Timur’s asistanı Gökhan’a derdimi aktardım. Şefin eli, CD sırasının en önünde duran, masumiyet çağının alnında, güneydeki mütevazi müzik inine nasıl düştüğü bugün de muamma olan bir diske uzandı. Tavsiyenin kapağından anaokulu renkleri akıyordu -- vitrindeki, yaktığı kurabiyelerden özür dilercesine öne eğilmiş, tek eli söz istermişcesine havada, sodomi banyosundan henüz çıkmış şişman, ıslak, kambur bir palyaçoydu. Söz konusu vakitlerde, tüm karşı-kültürel gayretimize rağmen, yaratıcı otoportresine “Pogo the Clown” kartvizitini iliştiren kahramanı tanımıyorduk fakat Stephen King’in “It”inden, palyaçoların gardrop yaşantılarını kestirebilecek kadar payımızı almıştık.
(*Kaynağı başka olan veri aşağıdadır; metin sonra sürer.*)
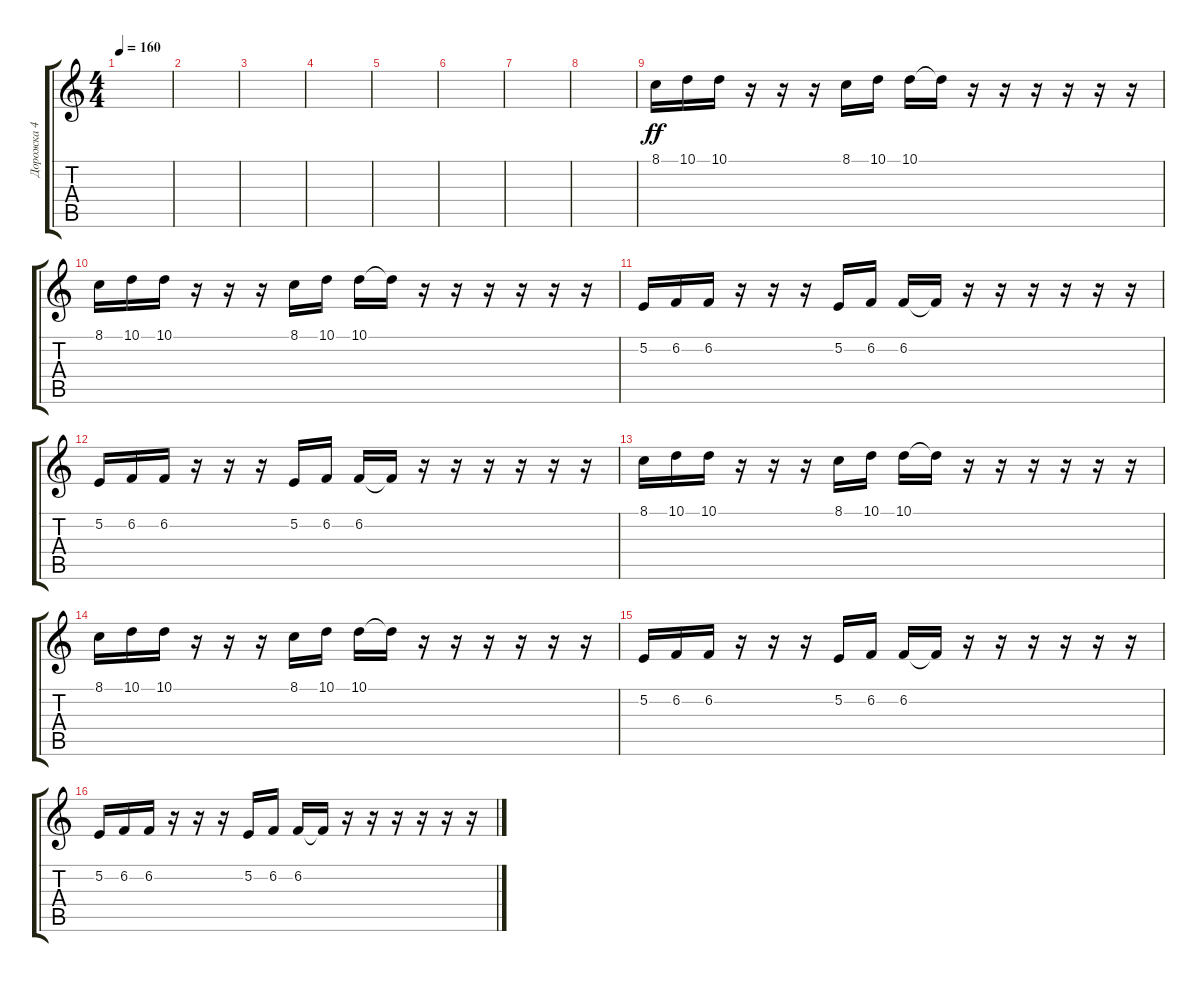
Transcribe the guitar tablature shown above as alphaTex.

\track ("Дорожка 4" "Дорожка 4") {instrument violin}
\staff {score tabs}
\tuning (E4 B3 G3 D3 A2 E2) {hide}
\ts (4 4)
\tempo 160
\clef g2
\ks c
|
|
|
|
|
|
|
|
8.1.16{dy ff} 10.1.16 10.1.16 r.16 r.16 r.16 8.1.16 10.1.16 10.1.16 10.1{t}.16 r.16 r.16 r.16 r.16 r.16 r.16 |
8.1.16 10.1.16 10.1.16 r.16 r.16 r.16 8.1.16 10.1.16 10.1.16 10.1{t}.16 r.16 r.16 r.16 r.16 r.16 r.16 |
5.2.16 6.2.16 6.2.16 r.16 r.16 r.16 5.2.16 6.2.16 6.2.16 6.2{t}.16 r.16 r.16 r.16 r.16 r.16 r.16 |
5.2.16 6.2.16 6.2.16 r.16 r.16 r.16 5.2.16 6.2.16 6.2.16 6.2{t}.16 r.16 r.16 r.16 r.16 r.16 r.16 |
8.1.16 10.1.16 10.1.16 r.16 r.16 r.16 8.1.16 10.1.16 10.1.16 10.1{t}.16 r.16 r.16 r.16 r.16 r.16 r.16 |
8.1.16 10.1.16 10.1.16 r.16 r.16 r.16 8.1.16 10.1.16 10.1.16 10.1{t}.16 r.16 r.16 r.16 r.16 r.16 r.16 |
5.2.16 6.2.16 6.2.16 r.16 r.16 r.16 5.2.16 6.2.16 6.2.16 6.2{t}.16 r.16 r.16 r.16 r.16 r.16 r.16 |
5.2.16 6.2.16 6.2.16 r.16 r.16 r.16 5.2.16 6.2.16 6.2.16 6.2{t}.16 r.16 r.16 r.16 r.16 r.16 r.16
Gökhan diski yuvaya yerleştirip tadımlık uçuş için koltuğu fırlattığında speaker’lardan yayılan uğultuyla 14 yaşımın şeker kaplı teni, ilk defa feedback duşunun serinliği ve düşe gebeliğine çarpıldı. Sporadik kasılmaları ivmelendiren eylemsizlik beyazı, derin sualtı konsantrasyonu..
Gitarın cinnet öncesi eklemlerini deneyişi, bass’ın epileptik nabzı, gırtlağın patlayışı… deneyimin her tekil parçası dışarıdaki güneş kadar sıcaktı.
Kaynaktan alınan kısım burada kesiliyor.